[[ RECORD EXTRACTS open ]]
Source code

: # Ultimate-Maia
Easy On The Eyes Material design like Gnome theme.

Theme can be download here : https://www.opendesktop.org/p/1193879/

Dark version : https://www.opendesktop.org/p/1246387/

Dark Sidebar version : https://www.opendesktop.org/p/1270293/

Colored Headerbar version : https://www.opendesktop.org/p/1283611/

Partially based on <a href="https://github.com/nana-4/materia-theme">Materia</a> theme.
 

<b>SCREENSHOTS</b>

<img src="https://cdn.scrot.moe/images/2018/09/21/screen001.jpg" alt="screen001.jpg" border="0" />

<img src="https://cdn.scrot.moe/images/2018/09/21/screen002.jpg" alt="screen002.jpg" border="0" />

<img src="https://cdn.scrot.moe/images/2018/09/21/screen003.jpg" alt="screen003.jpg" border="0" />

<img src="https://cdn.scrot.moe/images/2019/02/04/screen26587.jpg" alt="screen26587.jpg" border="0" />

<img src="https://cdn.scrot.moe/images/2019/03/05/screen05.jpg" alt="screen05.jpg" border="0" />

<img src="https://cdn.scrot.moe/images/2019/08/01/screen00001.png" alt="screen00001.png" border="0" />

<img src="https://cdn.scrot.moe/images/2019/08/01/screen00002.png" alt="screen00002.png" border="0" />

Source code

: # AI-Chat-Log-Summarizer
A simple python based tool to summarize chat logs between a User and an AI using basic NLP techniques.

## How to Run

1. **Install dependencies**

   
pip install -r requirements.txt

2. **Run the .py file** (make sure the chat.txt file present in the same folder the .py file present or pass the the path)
[[ RECORD EXTRACTS closed ]]
**PROMPT**
Could you recast every line in the records above as a JSON list of strings, with one string per line and blank lines dropped?

**WRITTEN SOLUTION**
[
  "Source code",
  ": # Ultimate-Maia",
  "Easy On The Eyes Material design like Gnome theme.",
  "Theme can be download here : https://www.opendesktop.org/p/1193879/",
  "Dark version : https://www.opendesktop.org/p/1246387/",
  "Dark Sidebar version : https://www.opendesktop.org/p/1270293/",
  "Colored Headerbar version : https://www.opendesktop.org/p/1283611/",
  "Partially based on <a href=\"https://github.com/nana-4/materia-theme\">Materia</a> theme.",
  "<b>SCREENSHOTS</b>",
  "<img src=\"https://cdn.scrot.moe/images/2018/09/21/screen001.jpg\" alt=\"screen001.jpg\" border=\"0\" />",
  "<img src=\"https://cdn.scrot.moe/images/2018/09/21/screen002.jpg\" alt=\"screen002.jpg\" border=\"0\" />",
  "<img src=\"https://cdn.scrot.moe/images/2018/09/21/screen003.jpg\" alt=\"screen003.jpg\" border=\"0\" />",
  "<img src=\"https://cdn.scrot.moe/images/2019/02/04/screen26587.jpg\" alt=\"screen26587.jpg\" border=\"0\" />",
  "<img src=\"https://cdn.scrot.moe/images/2019/03/05/screen05.jpg\" alt=\"screen05.jpg\" border=\"0\" />",
  "<img src=\"https://cdn.scrot.moe/images/2019/08/01/screen00001.png\" alt=\"screen00001.png\" border=\"0\" />",
  "<img src=\"https://cdn.scrot.moe/images/2019/08/01/screen00002.png\" alt=\"screen00002.png\" border=\"0\" />",
  "Source code",
  ": # AI-Chat-Log-Summarizer",
  "A simple python based tool to summarize chat logs between a User and an AI using basic NLP techniques.",
  "## How to Run",
  "1. **Install dependencies**",
  "pip install -r requirements.txt",
  "2. **Run the .py file** (make sure the chat.txt file present in the same folder the .py file present or pass the the path)"
]